DESCRIPTION OF THE TASK: Return nothing but the lines from the line containing "camera: 60 degrees right, 0 degrees up" through the last line of the records, reproduced exactly.

******************************

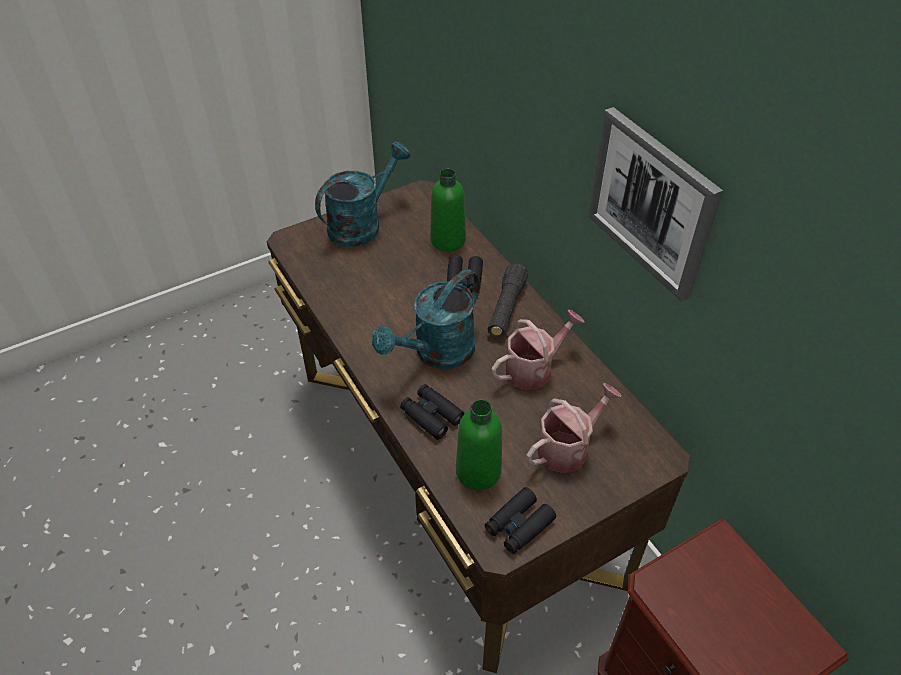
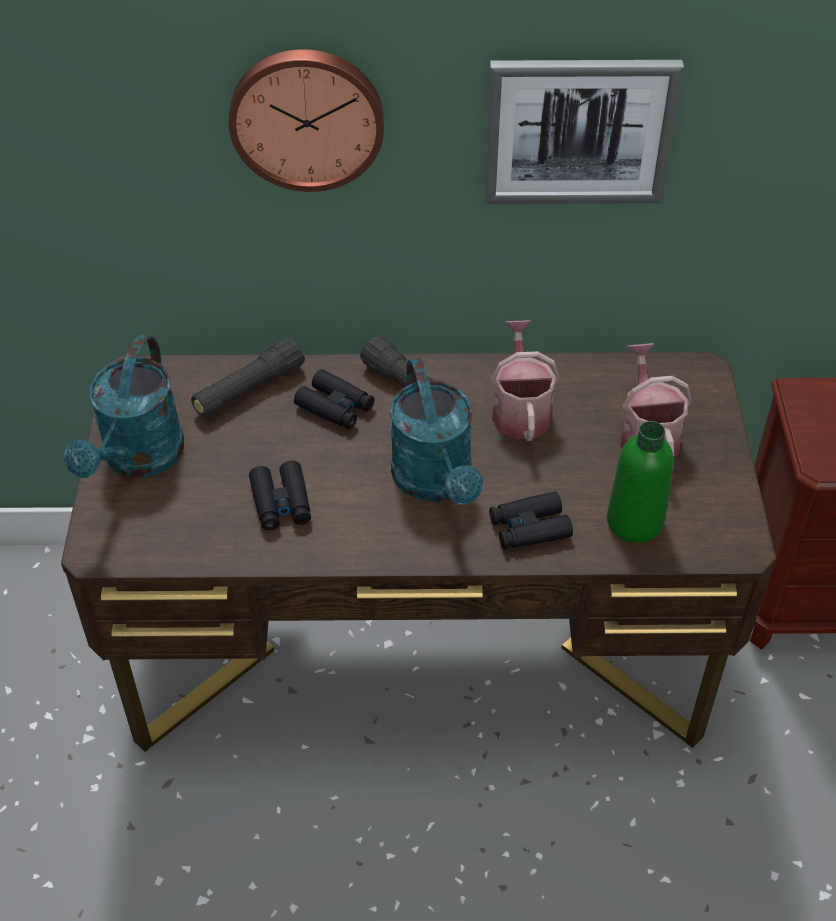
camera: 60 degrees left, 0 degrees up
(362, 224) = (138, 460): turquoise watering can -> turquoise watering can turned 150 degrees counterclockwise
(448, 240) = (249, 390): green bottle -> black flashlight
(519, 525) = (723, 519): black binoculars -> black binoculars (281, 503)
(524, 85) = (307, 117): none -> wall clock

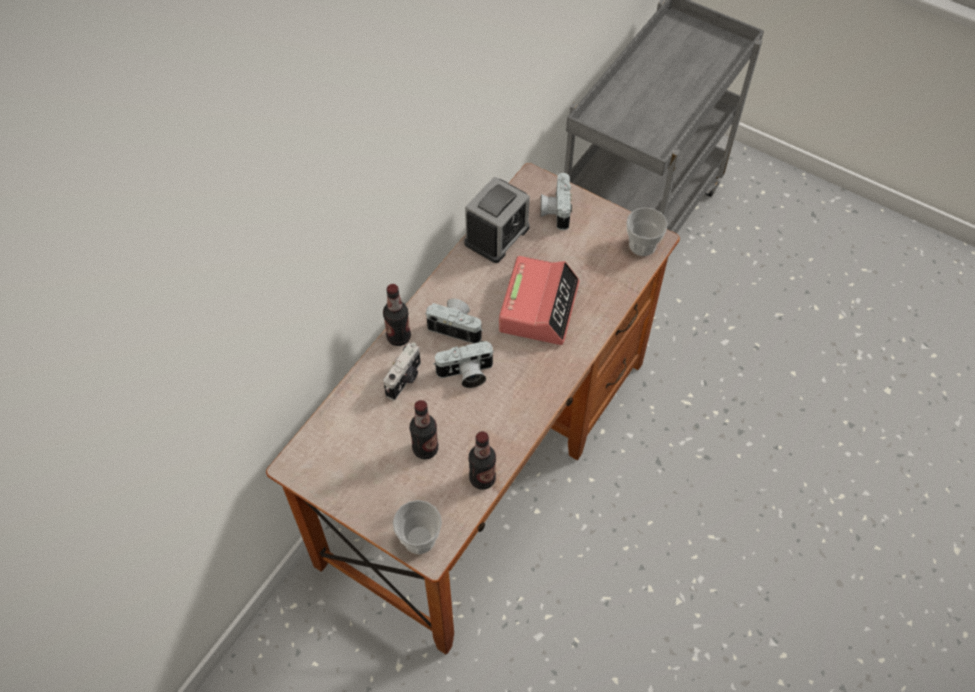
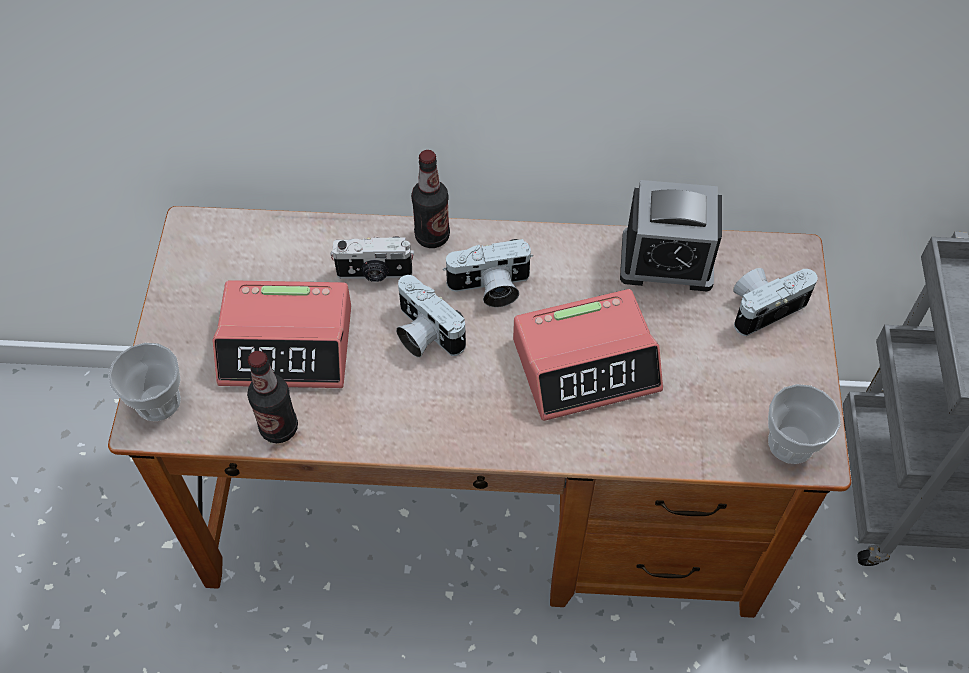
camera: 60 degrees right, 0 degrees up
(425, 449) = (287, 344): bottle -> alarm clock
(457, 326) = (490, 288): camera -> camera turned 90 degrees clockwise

******************************

SOLUTION TO THIS TASK:
camera: 60 degrees right, 0 degrees up
(425, 449) = (287, 344): bottle -> alarm clock
(457, 326) = (490, 288): camera -> camera turned 90 degrees clockwise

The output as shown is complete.